According to Rodney Wambeam, a senior research scientist at WYSAC, the support for recreational marijuana use reflects a decrease in the perceived risk or harm related to the drug.

“Despite the increasing dangers of marijuana use, such as addiction or drugged driving, young people in particular seem to view marijuana as a safe and natural alternative to alcohol or other illicit drugs,” Wambeam said.

A large majority (85%) of those questioned said they support the legalization of marijuana for medical purposes if a doctor prescribes it. This has remained steady from 2018, when 86% reported that they support medical marijuana legalization.

Three-quarters of those questioned believe that people convicted of possessing small amounts of marijuana should not serve time in jail. This has increased from 69% in 2018 and from 66% in 2014.

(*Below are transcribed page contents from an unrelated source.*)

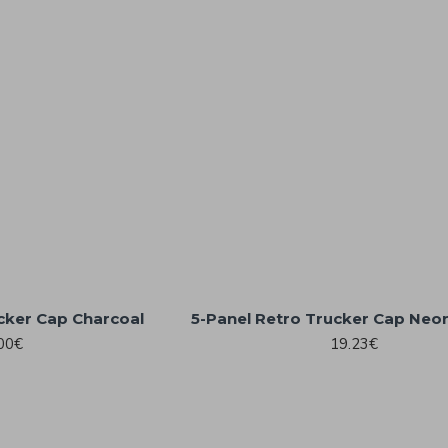
cker Cap Charcoal
5-Panel Retro Trucker Cap Neo
00€
19.23€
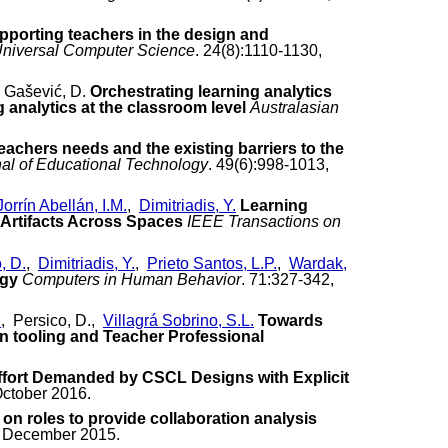
pporting teachers in the design and
Universal Computer Science
. 24(8):1110-1130,
 Gašević, D.
Orchestrating learning analytics
analytics at the classroom level
Australasian
eachers needs and the existing barriers to the
nal of Educational Technology
. 49(6):998-1013,
Jorrín Abellán, I.M.
,
Dimitriadis, Y.
Learning
 Artifacts Across Spaces
IEEE Transactions on
, D.
,
Dimitriadis, Y.
,
Prieto Santos, L.P.
,
Wardak,
ogy
Computers in Human Behavior
. 71:327-342,
.
, Persico, D.,
Villagrá Sobrino, S.L.
Towards
ign tooling and Teacher Professional
ffort Demanded by CSCL Designs with Explicit
October 2016.
 roles to provide collaboration analysis
 , December 2015.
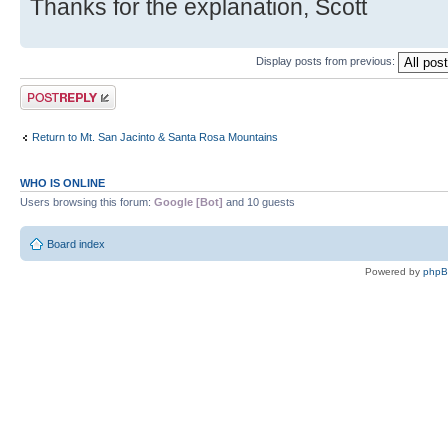
Thanks for the explanation, Scott
Display posts from previous:
Post a reply
Return to Mt. San Jacinto & Santa Rosa Mountains
WHO IS ONLINE
Users browsing this forum:
Google [Bot]
and 10 guests
Board index
Powered by
php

“As laws regarding the legalization and decriminalization of marijuana change around the U.S., especially in nearby states, it’s not surprising to see attitudes in Wyoming change as well,” Brian Harnisch, senior research scientist at WYSAC, said. “In all bordering states except Idaho, marijuana or medical marijuana has been legalized to some extent or decriminalized.”

The statewide survey was conducted Oct. 8-29, yielding 614 responses from randomly selected Wyoming citizens. The margin of error for the distribution of responses on any individual survey question is plus or minus 4 percentage points.

Men and women from all age groups are represented, and all counties in Wyoming are proportionally represented in the survey sample.